Instructions for the task
Within the entries below, find each line containing the word "files" and copy it.

Listed records
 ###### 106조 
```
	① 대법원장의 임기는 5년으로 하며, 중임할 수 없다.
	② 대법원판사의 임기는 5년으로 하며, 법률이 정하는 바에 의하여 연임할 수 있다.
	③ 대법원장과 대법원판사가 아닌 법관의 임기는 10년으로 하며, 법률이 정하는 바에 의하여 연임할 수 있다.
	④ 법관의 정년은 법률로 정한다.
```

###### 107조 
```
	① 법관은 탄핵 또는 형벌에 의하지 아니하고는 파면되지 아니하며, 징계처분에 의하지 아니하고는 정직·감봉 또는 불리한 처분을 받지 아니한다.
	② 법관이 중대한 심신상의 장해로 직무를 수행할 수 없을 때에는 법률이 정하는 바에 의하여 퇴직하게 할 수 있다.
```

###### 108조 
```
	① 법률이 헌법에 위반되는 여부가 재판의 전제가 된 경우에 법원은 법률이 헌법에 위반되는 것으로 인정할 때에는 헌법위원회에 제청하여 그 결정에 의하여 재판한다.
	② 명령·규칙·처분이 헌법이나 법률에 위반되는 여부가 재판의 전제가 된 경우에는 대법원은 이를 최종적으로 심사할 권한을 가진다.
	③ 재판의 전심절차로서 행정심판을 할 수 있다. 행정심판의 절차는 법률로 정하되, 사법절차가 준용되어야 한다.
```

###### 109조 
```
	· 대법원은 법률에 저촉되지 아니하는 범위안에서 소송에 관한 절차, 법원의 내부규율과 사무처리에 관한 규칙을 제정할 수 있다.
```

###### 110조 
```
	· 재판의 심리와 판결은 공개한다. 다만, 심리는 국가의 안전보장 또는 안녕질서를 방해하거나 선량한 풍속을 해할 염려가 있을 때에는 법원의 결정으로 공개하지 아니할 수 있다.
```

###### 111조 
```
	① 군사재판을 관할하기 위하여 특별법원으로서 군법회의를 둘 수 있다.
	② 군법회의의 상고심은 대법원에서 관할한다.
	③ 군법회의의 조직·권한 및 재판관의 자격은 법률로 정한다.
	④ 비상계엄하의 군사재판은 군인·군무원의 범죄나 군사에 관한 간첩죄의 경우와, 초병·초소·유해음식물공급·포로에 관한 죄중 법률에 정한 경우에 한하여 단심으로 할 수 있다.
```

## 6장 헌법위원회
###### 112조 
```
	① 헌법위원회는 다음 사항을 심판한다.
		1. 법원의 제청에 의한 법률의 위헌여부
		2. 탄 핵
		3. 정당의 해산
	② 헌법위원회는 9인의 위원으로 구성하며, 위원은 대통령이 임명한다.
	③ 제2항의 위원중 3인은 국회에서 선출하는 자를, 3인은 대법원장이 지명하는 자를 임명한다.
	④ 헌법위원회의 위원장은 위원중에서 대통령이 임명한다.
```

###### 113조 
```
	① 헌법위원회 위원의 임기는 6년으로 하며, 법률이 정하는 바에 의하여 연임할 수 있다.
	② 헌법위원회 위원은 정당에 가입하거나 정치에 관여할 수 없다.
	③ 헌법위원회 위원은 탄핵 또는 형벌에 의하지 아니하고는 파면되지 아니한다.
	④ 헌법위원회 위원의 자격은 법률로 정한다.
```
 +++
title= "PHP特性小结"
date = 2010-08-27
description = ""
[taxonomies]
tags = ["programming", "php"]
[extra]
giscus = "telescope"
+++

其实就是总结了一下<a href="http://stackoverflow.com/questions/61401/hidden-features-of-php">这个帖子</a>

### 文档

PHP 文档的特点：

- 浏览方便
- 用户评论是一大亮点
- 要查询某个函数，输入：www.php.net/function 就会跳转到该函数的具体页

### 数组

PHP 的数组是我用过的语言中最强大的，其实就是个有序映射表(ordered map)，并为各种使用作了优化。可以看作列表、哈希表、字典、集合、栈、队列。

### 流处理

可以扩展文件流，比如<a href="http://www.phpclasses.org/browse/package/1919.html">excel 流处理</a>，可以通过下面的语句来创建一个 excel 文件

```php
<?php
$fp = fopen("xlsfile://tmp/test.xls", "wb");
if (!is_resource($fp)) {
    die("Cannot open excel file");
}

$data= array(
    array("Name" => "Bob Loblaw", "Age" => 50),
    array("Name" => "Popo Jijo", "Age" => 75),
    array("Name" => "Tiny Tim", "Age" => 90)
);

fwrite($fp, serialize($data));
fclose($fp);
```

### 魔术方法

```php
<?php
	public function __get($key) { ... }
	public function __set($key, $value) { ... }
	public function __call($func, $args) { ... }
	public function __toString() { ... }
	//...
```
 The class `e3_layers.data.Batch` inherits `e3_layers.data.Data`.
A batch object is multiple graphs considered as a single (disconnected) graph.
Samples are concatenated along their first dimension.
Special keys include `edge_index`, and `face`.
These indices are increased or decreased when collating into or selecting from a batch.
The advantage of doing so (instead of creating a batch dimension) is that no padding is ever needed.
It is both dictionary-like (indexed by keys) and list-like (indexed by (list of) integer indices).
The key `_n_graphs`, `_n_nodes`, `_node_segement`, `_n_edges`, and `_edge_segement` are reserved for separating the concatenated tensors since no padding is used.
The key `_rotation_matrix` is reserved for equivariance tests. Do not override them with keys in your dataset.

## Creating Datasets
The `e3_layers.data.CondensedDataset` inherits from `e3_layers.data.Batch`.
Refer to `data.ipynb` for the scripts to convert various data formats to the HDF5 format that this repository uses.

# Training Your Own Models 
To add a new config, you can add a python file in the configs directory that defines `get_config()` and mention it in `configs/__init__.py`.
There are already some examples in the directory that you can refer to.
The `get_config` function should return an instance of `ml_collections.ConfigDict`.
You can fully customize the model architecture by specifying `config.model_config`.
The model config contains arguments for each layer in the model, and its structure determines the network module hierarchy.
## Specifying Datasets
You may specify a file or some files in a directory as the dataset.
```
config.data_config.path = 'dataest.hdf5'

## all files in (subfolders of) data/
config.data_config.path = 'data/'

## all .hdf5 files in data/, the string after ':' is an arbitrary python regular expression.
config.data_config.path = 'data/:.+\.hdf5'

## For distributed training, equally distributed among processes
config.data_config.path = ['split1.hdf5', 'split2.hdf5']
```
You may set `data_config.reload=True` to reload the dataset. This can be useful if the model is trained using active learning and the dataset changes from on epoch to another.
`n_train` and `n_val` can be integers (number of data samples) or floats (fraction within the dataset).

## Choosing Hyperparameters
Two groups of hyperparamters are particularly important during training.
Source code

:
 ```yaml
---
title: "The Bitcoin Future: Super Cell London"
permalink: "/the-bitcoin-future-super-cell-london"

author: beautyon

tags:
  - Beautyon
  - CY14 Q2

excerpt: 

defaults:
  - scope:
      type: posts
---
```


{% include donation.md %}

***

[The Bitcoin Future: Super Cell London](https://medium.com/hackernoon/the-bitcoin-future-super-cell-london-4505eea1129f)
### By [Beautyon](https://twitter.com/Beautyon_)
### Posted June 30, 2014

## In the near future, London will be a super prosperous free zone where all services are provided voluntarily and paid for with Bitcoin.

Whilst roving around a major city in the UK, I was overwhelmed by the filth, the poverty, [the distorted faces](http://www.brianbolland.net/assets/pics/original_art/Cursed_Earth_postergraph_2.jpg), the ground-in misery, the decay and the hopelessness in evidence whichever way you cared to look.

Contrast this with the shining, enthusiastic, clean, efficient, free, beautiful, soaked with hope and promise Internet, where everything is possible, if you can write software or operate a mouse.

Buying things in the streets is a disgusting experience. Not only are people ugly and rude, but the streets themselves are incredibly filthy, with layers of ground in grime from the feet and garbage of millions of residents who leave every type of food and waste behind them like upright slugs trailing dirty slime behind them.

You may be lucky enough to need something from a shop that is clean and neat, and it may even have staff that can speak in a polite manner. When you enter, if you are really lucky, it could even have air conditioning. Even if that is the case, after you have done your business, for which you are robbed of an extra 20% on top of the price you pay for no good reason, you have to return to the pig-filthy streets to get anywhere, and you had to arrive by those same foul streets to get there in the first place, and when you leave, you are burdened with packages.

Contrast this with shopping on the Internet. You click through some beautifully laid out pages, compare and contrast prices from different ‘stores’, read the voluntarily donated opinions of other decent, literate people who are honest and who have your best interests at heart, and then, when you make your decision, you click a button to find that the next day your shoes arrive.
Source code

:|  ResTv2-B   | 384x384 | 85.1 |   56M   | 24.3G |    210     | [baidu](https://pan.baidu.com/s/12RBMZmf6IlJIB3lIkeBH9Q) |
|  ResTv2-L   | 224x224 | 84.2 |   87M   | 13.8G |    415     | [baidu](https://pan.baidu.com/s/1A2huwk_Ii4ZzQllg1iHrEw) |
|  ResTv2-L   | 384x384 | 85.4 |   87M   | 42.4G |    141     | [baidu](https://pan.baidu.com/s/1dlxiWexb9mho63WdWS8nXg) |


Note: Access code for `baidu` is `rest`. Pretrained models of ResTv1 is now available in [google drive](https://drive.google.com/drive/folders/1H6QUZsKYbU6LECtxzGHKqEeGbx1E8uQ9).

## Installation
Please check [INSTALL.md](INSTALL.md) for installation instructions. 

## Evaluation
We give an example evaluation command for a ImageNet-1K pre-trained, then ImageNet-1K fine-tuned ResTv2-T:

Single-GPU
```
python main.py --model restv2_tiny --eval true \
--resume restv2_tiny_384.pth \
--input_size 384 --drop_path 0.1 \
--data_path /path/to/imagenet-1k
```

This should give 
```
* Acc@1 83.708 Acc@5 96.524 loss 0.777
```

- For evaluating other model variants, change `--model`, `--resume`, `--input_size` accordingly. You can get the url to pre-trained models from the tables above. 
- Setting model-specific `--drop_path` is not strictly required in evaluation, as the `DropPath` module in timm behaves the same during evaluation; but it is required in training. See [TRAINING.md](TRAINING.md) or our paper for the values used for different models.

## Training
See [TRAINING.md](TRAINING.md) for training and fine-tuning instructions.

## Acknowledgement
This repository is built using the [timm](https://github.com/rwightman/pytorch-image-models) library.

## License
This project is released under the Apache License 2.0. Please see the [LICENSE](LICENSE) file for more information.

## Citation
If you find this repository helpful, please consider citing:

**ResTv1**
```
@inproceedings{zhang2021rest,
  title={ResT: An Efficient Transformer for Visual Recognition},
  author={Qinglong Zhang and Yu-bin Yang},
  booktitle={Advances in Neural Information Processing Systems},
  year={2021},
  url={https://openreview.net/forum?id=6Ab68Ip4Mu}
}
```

Answer
You may specify a file or some files in a directory as the dataset.
## all files in (subfolders of) data/
## all .hdf5 files in data/, the string after ':' is an arbitrary python regular expression.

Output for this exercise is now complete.